After we’d boarded the plane, the pilot announced there would be an hour’s delay. We’d missed our slot. The passengers collectively groaned. Just as we’d accepted our fate, we were moving on the runway: the pilot said we’d been given another slot for take-off. We’d soon be flying to Helsinki, the capital of Finland, and my first trip abroad since my trip to East Asia this time last year.
This was my second time in Helsinki. The first time was in the 1980s. My only memory was going to a sauna and seeing the Sibelius monument. I visited when I was interrailing around Europe. Then, I arrived by train. I stayed for two days. I found some photos of my trip then:
Our flight was three hours and Finland was two hours ahead of the UK. We landed in the afternoon. It’s always good to arrive in daylight. It helps me navigate an unknown place. At Helsinki airport, we passed through passport control quickly and headed for the train to central Helsinki. The track was deep down, and we took several escalators, flanked by huge, cavernous walls.
When we stepped onto the platform, we felt the cold. Just as spring was appearing in the UK, the Finnish winter was winding down. The temperature was about 2°C. We’d worn extra layers in anticipation.
We got our one-way ticket to the town centre from a ticket machine, which accepted contactless payments, on the platform.
Some double-decker trains passed by. Ours was a single-decker but it had, curiously, a raised level accessed via a few steps. On the plane, we had seen Finland covered in white as we got closer to Helsinki. And on the train, we could see the snow around us as we passed through the outskirts of Helsinki. It was beginning to melt in some places.

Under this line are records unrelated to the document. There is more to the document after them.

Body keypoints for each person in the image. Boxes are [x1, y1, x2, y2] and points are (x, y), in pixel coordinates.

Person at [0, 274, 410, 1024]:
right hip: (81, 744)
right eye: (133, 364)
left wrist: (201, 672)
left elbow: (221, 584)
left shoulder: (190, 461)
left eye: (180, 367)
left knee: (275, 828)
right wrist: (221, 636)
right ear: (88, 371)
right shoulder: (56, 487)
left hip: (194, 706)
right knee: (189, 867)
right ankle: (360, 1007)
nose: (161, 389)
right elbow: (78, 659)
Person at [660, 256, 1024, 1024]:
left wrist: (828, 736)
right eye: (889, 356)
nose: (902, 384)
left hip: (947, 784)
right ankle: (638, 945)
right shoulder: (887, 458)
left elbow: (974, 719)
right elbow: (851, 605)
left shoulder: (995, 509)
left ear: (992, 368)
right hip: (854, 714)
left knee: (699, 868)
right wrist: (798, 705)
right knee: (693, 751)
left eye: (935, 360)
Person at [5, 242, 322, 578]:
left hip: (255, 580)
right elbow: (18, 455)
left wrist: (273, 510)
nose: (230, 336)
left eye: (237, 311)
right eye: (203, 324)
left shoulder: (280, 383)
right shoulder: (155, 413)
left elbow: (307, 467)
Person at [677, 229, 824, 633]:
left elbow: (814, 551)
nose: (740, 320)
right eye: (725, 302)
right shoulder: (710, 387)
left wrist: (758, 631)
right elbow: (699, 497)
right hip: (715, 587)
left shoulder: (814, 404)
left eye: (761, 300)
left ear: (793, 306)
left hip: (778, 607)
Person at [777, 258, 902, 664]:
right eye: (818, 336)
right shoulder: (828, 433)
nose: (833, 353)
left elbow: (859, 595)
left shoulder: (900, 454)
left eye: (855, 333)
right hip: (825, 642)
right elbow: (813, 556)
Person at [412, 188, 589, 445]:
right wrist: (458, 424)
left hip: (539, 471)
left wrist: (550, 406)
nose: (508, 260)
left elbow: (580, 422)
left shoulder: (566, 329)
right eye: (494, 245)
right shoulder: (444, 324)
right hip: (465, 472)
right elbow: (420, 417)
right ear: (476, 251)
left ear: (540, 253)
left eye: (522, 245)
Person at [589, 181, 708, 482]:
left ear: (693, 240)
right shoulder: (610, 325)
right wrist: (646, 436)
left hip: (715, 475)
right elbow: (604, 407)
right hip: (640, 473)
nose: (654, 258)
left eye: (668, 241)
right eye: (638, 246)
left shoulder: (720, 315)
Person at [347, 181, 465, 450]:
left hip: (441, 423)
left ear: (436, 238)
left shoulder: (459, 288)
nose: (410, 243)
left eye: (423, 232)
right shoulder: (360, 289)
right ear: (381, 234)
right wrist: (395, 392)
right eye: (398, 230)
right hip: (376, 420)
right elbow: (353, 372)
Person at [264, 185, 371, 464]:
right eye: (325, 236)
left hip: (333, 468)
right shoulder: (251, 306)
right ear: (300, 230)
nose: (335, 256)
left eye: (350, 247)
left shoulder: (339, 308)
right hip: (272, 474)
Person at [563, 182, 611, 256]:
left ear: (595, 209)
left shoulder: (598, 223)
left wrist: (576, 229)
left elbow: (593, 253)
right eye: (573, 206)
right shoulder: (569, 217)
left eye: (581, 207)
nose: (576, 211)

When we got to central Helsinki station, there were several exits. It wasn’t clear where the trams were. I asked a woman waiting for someone about the trams and how we paid for tickets. She told us we could pay with the HSL app, which was new to us and which I downloaded. Whilst we waited for the app to install, I learnt her parents were Indian and Finnish. She talked me through the app registration process and told us that we could use the app to buy tram, train, bus, and metro tickets. Very handy.
We learnt later that our train ticket from the airport to the central station would have been valid for the tram to our accommodation since tickets were valid for 80 minutes after purchase for the zones they covered.
The ten-minute tram ride took us close to our accommodation. As I was looking at Google Maps, someone asked us if he could help. The Finns were very friendly! He pointed out the building we were looking for was across the square. It looked grand!
After settling in, we went to the nearest supermarket. It had a broad selection and we stocked up for a few days. We dropped off the food and went to the market hall opposite our flat for dinner.
The hall was filled with restaurants, some of them shut. We picked a cosy Portuguese restaurant, where a live jazz band played gently. The restaurant was busy, and we were lucky to get a table. The server was somewhat disorganised and after some delay took our order. He returned 10 minutes later to double-check he’d taken our order correctly (he hadn’t).
Helene ordered salmon soup, and I picked the roasted bean stew with rice. Twenty minutes later, the chef came with our food and gave Helene a salmon salad instead! The chef checked with the server, who’d got the order wrong despite taking it twice. The other chef, who we could see in the open plan area, said she’d make a salmon soup, but Helene said it was fine: she’d have the salad. Whilst eating, the salmon soup arrived! The female chef smiled at us. Helene switched to the soup but now she had two meals in front of her. A bit later, the server asked if we wanted to take the salad away and he packed it up for us. Helene could have it for lunch the following day. They didn’t charge us for the extra meal.
We listened to the music in the convivial atmosphere. After the band finished, we spoke with the pianist and the drummer. I told the drummer that I admired how his drumming was impactful but not loud, especially since we were sitting right next to the band! The drummer told me you needed considerable skill to drum gently yet fill the room. We then spoke about the history of jazz and got on to Charlie Watts, the Rolling Stone’s drummer. I’d seen a documentary about Charlie Watts when he died and learnt that jazz had influenced his drumming style. It turned out that the drummer was a fan of his.